Although parity is conserved in electromagnetism and gravity, it is violated in weak interactions, and perhaps to some degree in strong interactions.^{[15]}^{[16]} The Standard Model incorporates **parity violation** by expressing the weak interaction as a chiral gauge interaction. Only the left-handed components of particles and right-handed components of antiparticles participate in charged weak interactions in the Standard Model. This implies that parity is not a symmetry of our universe, unless a hidden mirror sector exists in which parity is violated in the opposite way.

An obscure 1928 experiment, done by R. T. Cox, G. C. McIlwraith, and B. Kurrelmeyer, had in effect reported parity violation in weak decays, but since the appropriate concepts had not yet been developed, those results had no impact.^{[17]} In 1929 Hermann Weyl explored, without any evidence, existence of a two-component massless particle of spin one-half. This idea was rejected by Pauli, because it implied parity violation.^{[18]}

By the mid-20th century, it had been suggested by several scientists that parity might not be conserved (in different contexts), but without solid evidence these suggestions were not considered important. Then, in 1956, a careful review and analysis by theoretical physicists Tsung-Dao Lee and Chen-Ning Yang^{[19]} went further, showing that while parity conservation had been verified in decays by the strong or electromagnetic interactions, it was untested in the weak interaction. They proposed several possible direct experimental tests. They were mostly ignored, but Lee was able to convince his Columbia colleague Chien-Shiung Wu to try it. She needed special cryogenic facilities and expertise, so the experiment was done at the National Bureau of Standards.

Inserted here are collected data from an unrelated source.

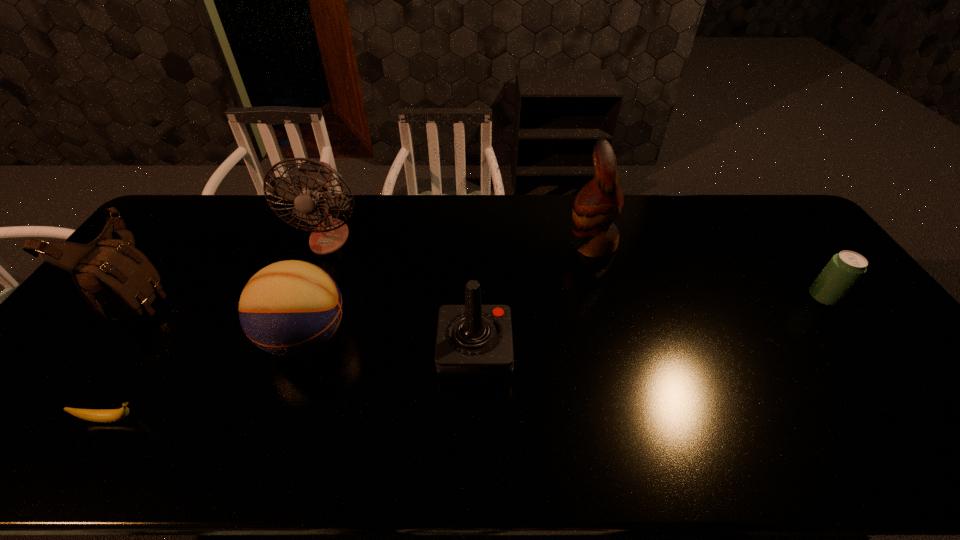
Find the location of `parrot`. parrot is located at coordinates (598, 204).

Where is `fan`? This screenshot has height=540, width=960. fan is located at coordinates (315, 177).

Where is `shoulder bag`? This screenshot has height=540, width=960. shoulder bag is located at coordinates (118, 280).

Where is `the third object from right to left`? The height and width of the screenshot is (540, 960). the third object from right to left is located at coordinates (474, 342).

The image size is (960, 540). I want to click on basketball, so click(x=289, y=308).

Where is `soda`? Image resolution: width=960 pixels, height=540 pixels. soda is located at coordinates [844, 269].

Where is `the second shortest object`? the second shortest object is located at coordinates (844, 269).

Image resolution: width=960 pixels, height=540 pixels. I want to click on the shortest object, so click(x=108, y=415).

Find the location of `the nearest object`. the nearest object is located at coordinates (108, 415).

Identify the location of vacant space located 0.210m on the face of the parrot. The image size is (960, 540). (502, 245).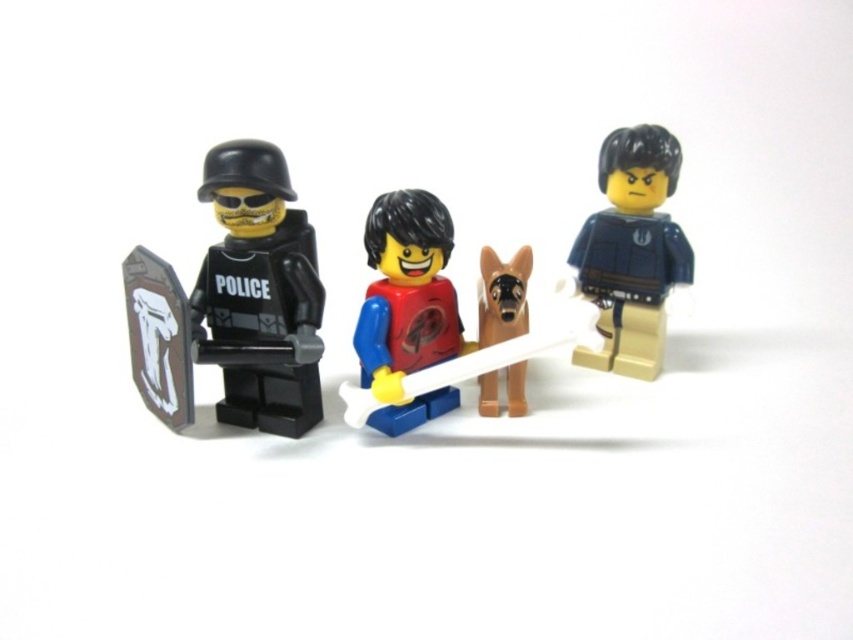
You are a LEGO collector trying to assemble a scene where the matte black police officer at left and the blue matte shirt at center are positioned correctly. According to the image, which minifigure should be placed closer to the front?

The matte black police officer at left should be placed closer to the front because it is in front of the blue matte shirt at center.

You are a LEGO collector who wants to display the matte black police officer at left and the blue matte shirt at center on a shelf. If you want to arrange them so that the taller one is placed first, which minifigure should you place first?

The matte black police officer at left is taller than the blue matte shirt at center, so you should place the matte black police officer at left first.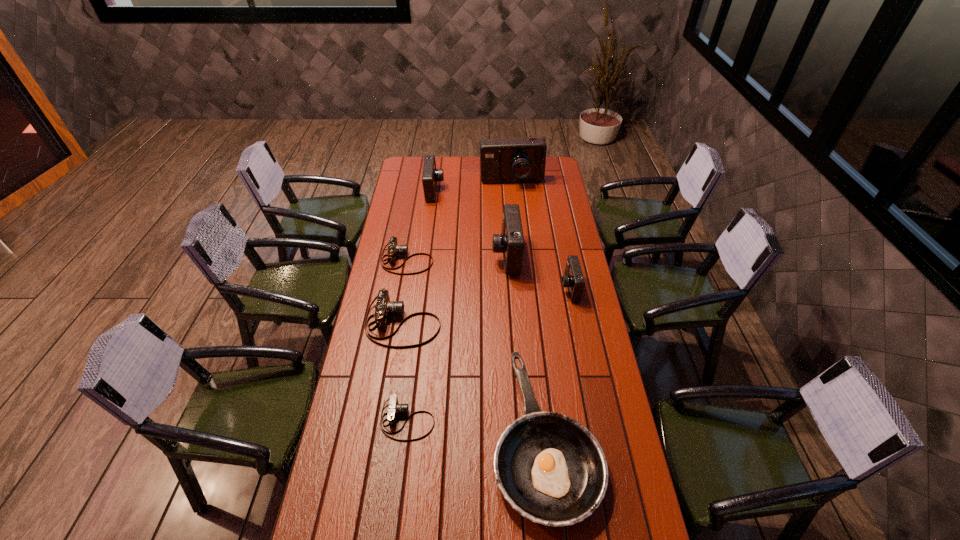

Wu, Ambler, Hayward, Hoppes, and Hudson (1957) found a clear violation of parity conservation in the beta decay of cobalt-60.^{[20]} As the experiment was winding down, with double-checking in progress, Wu informed Lee and Yang of their positive results, and saying the results need further examination, she asked them not to publicize the results first. However, Lee revealed the results to his Columbia colleagues on 4 January 1957 at a "Friday Lunch" gathering of the Physics Department of Columbia.^{[21]} Three of them, R.L. Garwin, L.M. Lederman, and R.M. Weinrich modified an existing cyclotron experiment, and they immediately verified the parity violation.^{[22]} They delayed publication of their results until after Wu's group was ready, and the two papers appeared back-to-back in the same physics journal.

The discovery of parity violation immediately explained the outstanding τ–θ puzzle in the physics of kaons.

In 2010, it was reported that physicists working with the Relativistic Heavy Ion Collider had created a short-lived parity symmetry-breaking bubble in quark–gluon plasmas. An experiment conducted by several physicists in the STAR collaboration, suggested that parity may also be violated in the strong interaction.^{[16]} It is predicted that this local parity violation, which would be analogous to the effect that is induced by fluctuation of the axion field, manifest itself by chiral magnetic effect.^{[23]}^{[24]}

To every particle one can assign an intrinsic parity as long as nature preserves parity. Although weak interactions do not, one can still assign a parity to any hadron by examining the strong interaction reaction that produces it, or through decays not involving the weak interaction, such as rho meson decay to pions.